Estas escenas con los sacerdotes son frecuentes en el _Enviado de Dios_. En San Juan hace pasearse un negro vestido de clérigo; en Córdoba a nadie desea coger sino al doctor Castro Barros, con quien tiene que arreglar una cuenta; en Mendoza anda con un clérigo prisionero con sentencia de muerte, y es sentado para ser fusilado; en Atiles hace lo mismo con el cura de Alguia; en Tucumán con el prior de un convento. Es verdad que a ninguno fusila; eso estaba reservado a Rosas, jefe también del partido católico, pero los veja, los humilla, los ultraja, lo que no estorba que todos los viejos y las beatas dirijan sus plegarias al cielo por que dé la victoria a sus armas.

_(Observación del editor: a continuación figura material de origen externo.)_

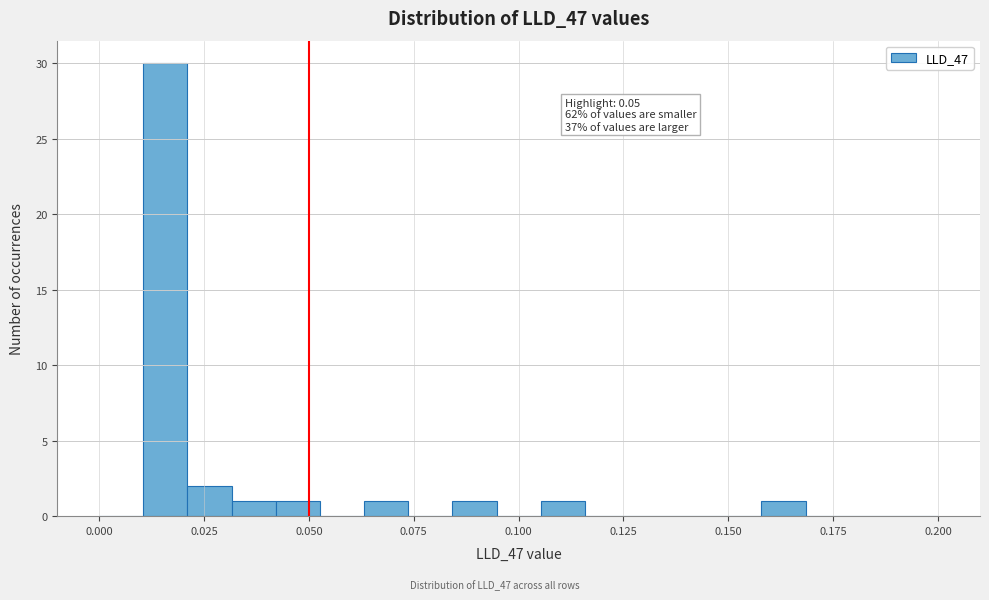

Read against the x-axis, roughly where is the centre of the tallest bar?

0.015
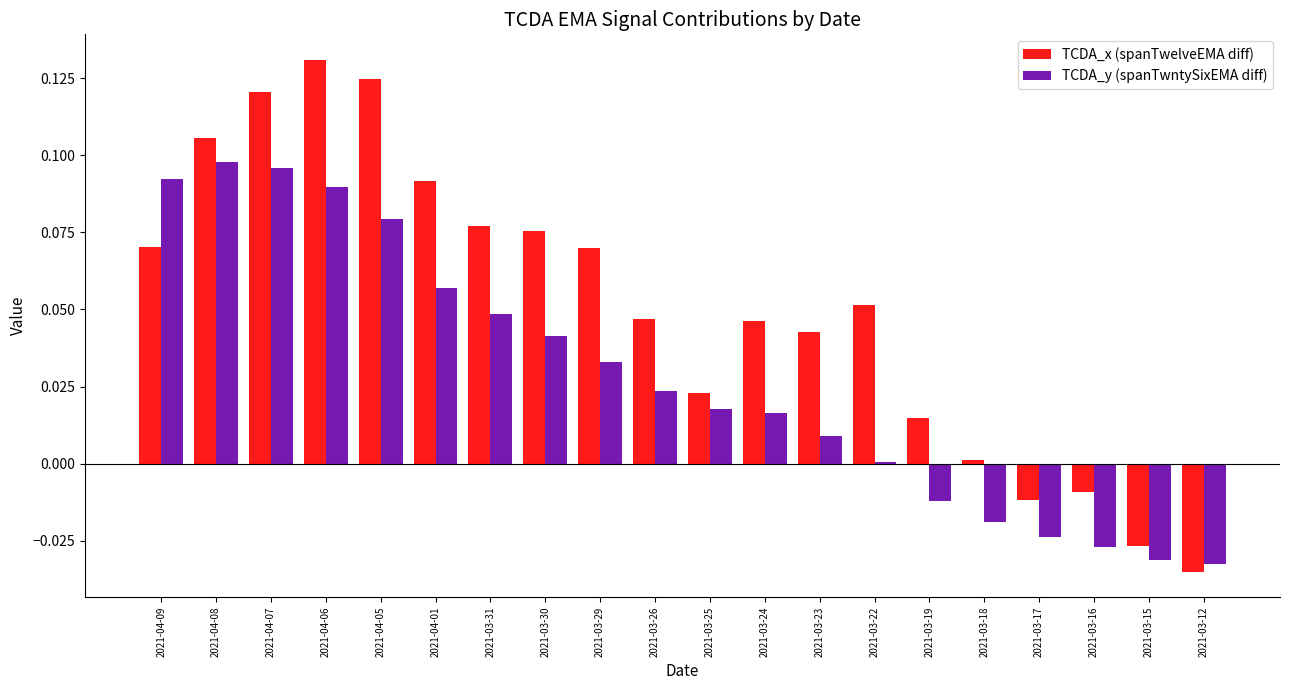

Where is TCDA_x (spanTwelveEMA diff) nearest to the value 0?

2021-03-18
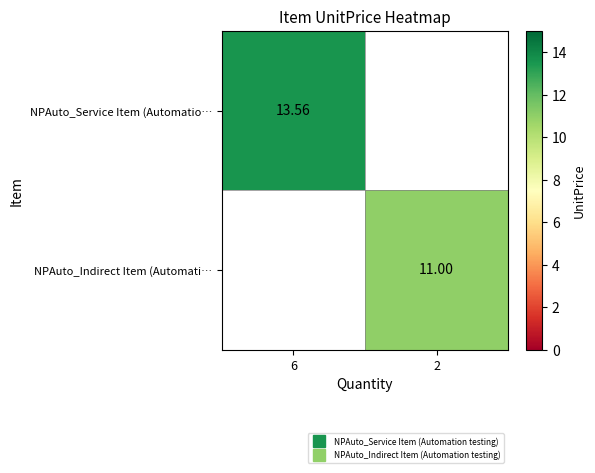

Is it true that NPAuto_Service Item (Automatio… equals 20.3 at 6?

False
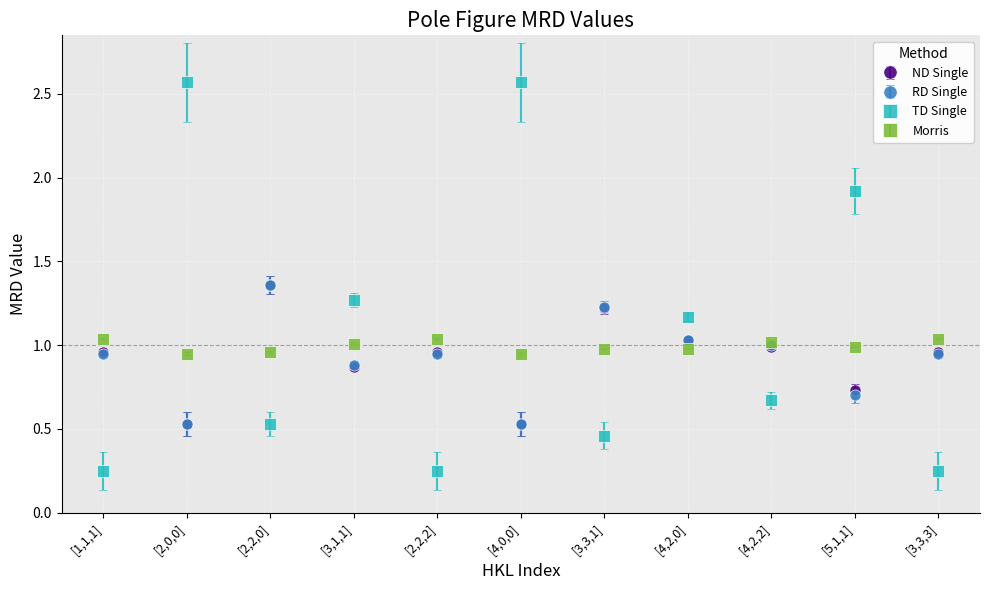

Is the value of TD Single at [3,3,3] greater than the value of ND Single at [4,2,0]?

No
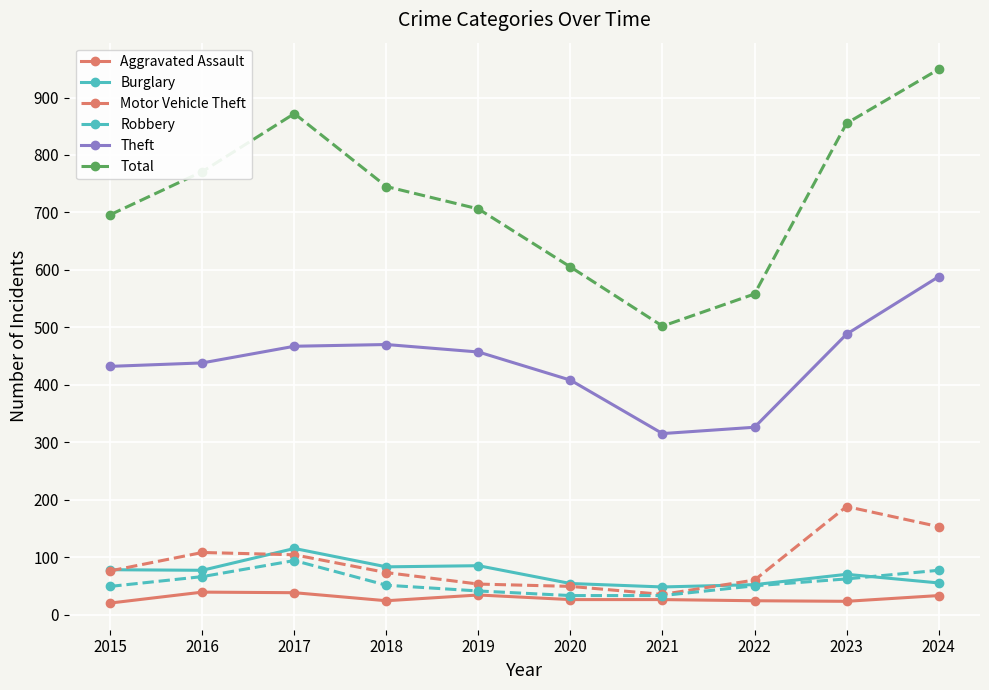

What is the difference between the Theft values at 2023 and 2017?

21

Pero la historia de Gutiérrez no concluye aquí. Quince días después recibe orden de salir desterrado con escolta. Llegado que hubo a un alojamiento, se enciende fuego para cenar, y Gutiérrez se comide a soplarlo. El oficial le descarga un palo; sucédense otros, y los sesos saltan por los alrededores. Un chasque sale inmediatamente, avisando al gobernador Moral, que habiendo querido fugarse el reo... El oficial no sabía escribir, y entre las provisiones de viaje había traído desde La Rioja el oficio cerrado.

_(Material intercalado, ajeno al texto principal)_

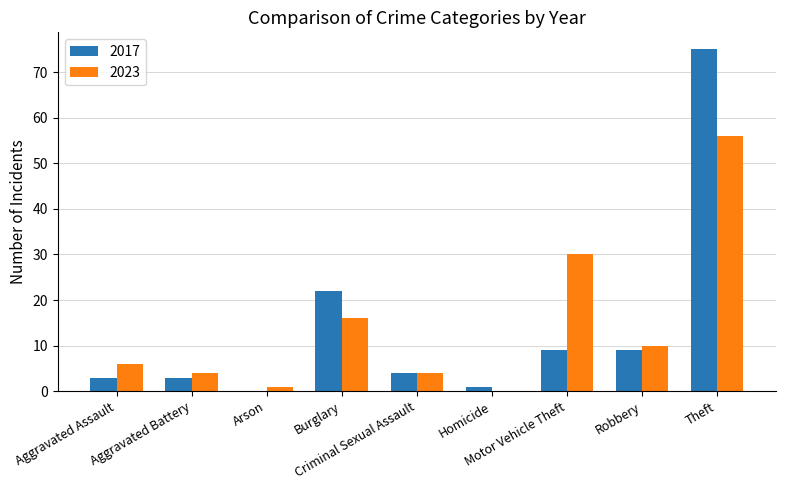

True or false: 2023 has a value of 1 at Arson.

True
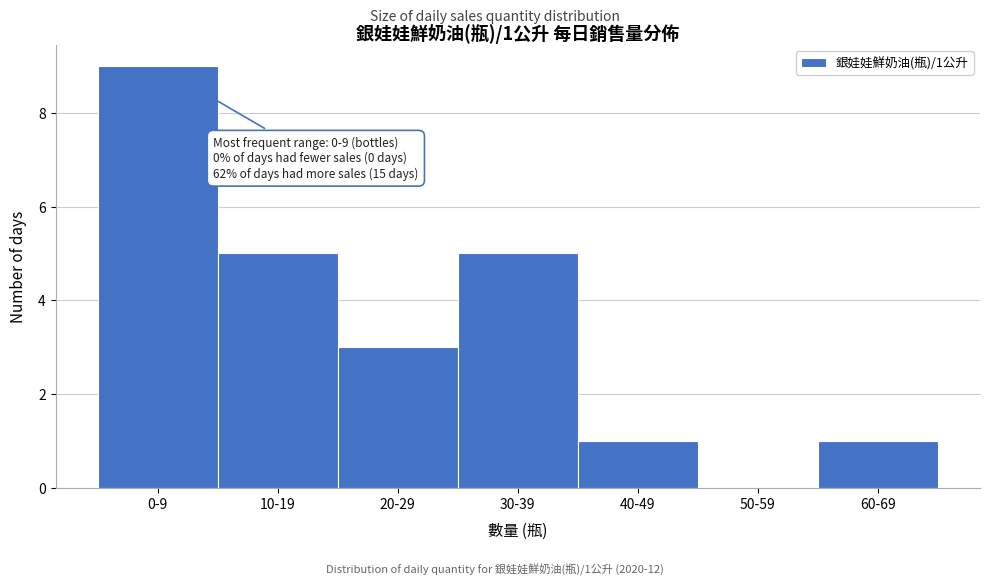

Reading left to right, transcribe all the data shown in this chart.

0-9=9	10-19=5	20-29=3	30-39=5	40-49=1	50-59=0	60-69=1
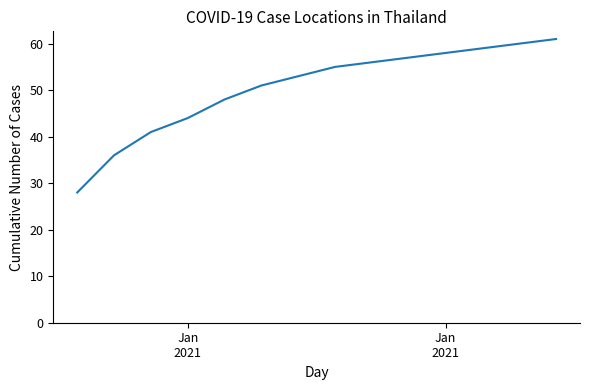

What is the greatest value displayed?

61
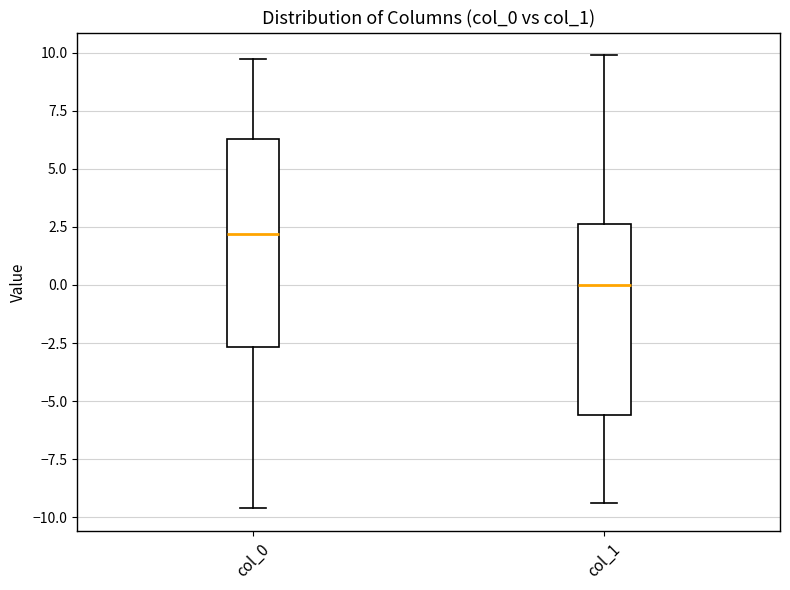

Which box is the tallest, from its lower edge to its upper edge?

col_0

Estos son los acontecimientos principales que ocurren durante los primeros ensayos de fusión de la República que hace Facundo; porque éste es un simple ensayo; todavía no ha llegado el momento de la alianza de todas las fuerzas pastoras, para que salga de la lucha la nueva organización de la República. Rosas es ya grande en la campaña de Buenos Aires, pero aun no tiene nombre ni títulos; trabaja, empero; la agita, la subleva. La Constitución dada por el Congreso es rechazada de todos los pueblos en que los caudillos tienen influencia. En Santiago del Estero se presenta el enviado en traje de etiqueta, y lo recibe Ibarra en mangas de camisa y _chiripá_. Rivadavia renuncia, _en razón de que la voluntad de los pueblos está en oposición_, «¡pero el vandalaje os va a devorar!», añade en su despedida. ¡Hizo bien en renunciar! Rivadavia tenía por misión presentarnos el constitucionalismo de Benjamín Constant con todas sus palabras huecas, sus decepciones y sus ridiculeces. Rivadavia ignoraba que cuando se trata de la civilización y la libertad de un pueblo, un Gobierno tiene ante Dios y ante las generaciones venideras arduos deberes que desempeñar, y que no hay caridad ni compasión en abandonar a una nación por treinta años a las devastaciones y a la cuchilla del primero que se presente a despedazarla y degollarla. Los pueblos en su infancia son unos niños que nada preven, y es preciso que los hombres de alta previsión y de alta comprensión les sirvan de padre. El vandalaje nos ha devorado, en efecto, y es bien triste gloria el vaticinarlo en una proclama y no hacer el menor esfuerzo por estorbarle.